Three people suffered burns when a plastics extruder exploded during trial production of a material Feb. 14 at San Diego Custom Extrusions in Santee, Calif. The midday blast moderately damaged the plant, shook equipment in adjacent offices and was heard blocks away, said Bill Cruzen, a detective with the arson and explosives unit of the San Diego County sheriff's department.
According to Cruzen, independent inventor Peter Nopper of Leesburg, Fla., asked the firm "to mix three chemicals to make a semisolid material that he wanted to use as an ignitable [backfire] material for forestry fire fighting."
Nopper said he had combined the materials previously on a smaller extruder, Cruzen said.
The materials — polyethylene granules, raw sulfur powder and potassium nitrate granules — had "a lot of the characteristics of black powder," Howard Rayon, division chief with the Santee Fire Department, said in a telephone interview. "The customer has his own recipe."
The materials were heated but never emerged from the 15-year-old extruder's 21/2-inch barrel. Instead, the cast-iron extruder's side chamber exploded, fracturing a half-inch-thick metal hopper and launching projectiles as far as 50 feet, Cruzen said.
A 20-pound chunk—10 inches square by 2 inches thick—passed through both sides of a refrigerator, moved a workbench about 1 foot, bounced off a galvanized vent hood and landed on a conveyer, bending metal brackets.
Longtime employee Thomas Thompson was feeding materials into the hopper and was blown off his perch on a ladder, Cruzen said. Nopper and company owner Steve Schrenk were standing on the extruder's motor side, away from the blast's direction but within range of a brief flash fire.

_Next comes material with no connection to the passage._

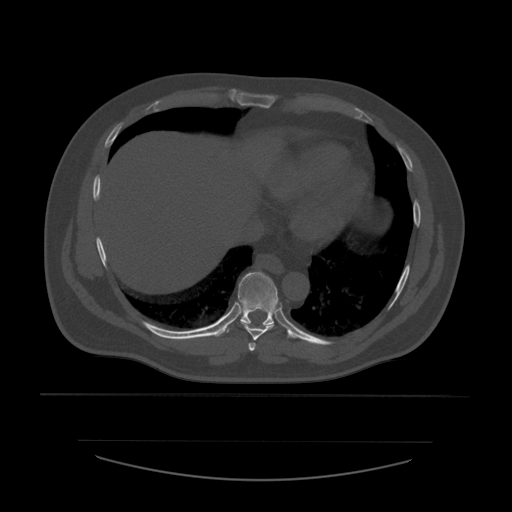
CT including the spine, one axial slice; reconstruction kernel STANDARD; 120 kVp; bone window (W 1800 / L 400 HU); 512 × 512 image matrix. Patient age 44 years. From the clinical record (not read from this slice): primary cancer: soft tissue sarcoma.
Structures marked on this image (semi-automatically segmented with operator editing):
- T7 vertebra: bounding box [x1, y1, x2, y2] px = [249, 343, 256, 353]
- T8 vertebra: [241, 322, 275, 341]
- T9 vertebra: [217, 272, 292, 338]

Thompson and Schrenk experienced face, shoulder and arm burns. Nopper also was burned.
Thompson and Nopper were hospitalized overnight, and Schrenk, for two nights, according to a spokeswoman for the regional burn unit of the University of California, San Diego.
Plastics News' most recent listing of North American pipe, profile and tubing extruders said San Diego Custom Extrusions employs 17, operates three lines and has annual sales of $1.2 million.
Seven employees were present at the time of the explosion.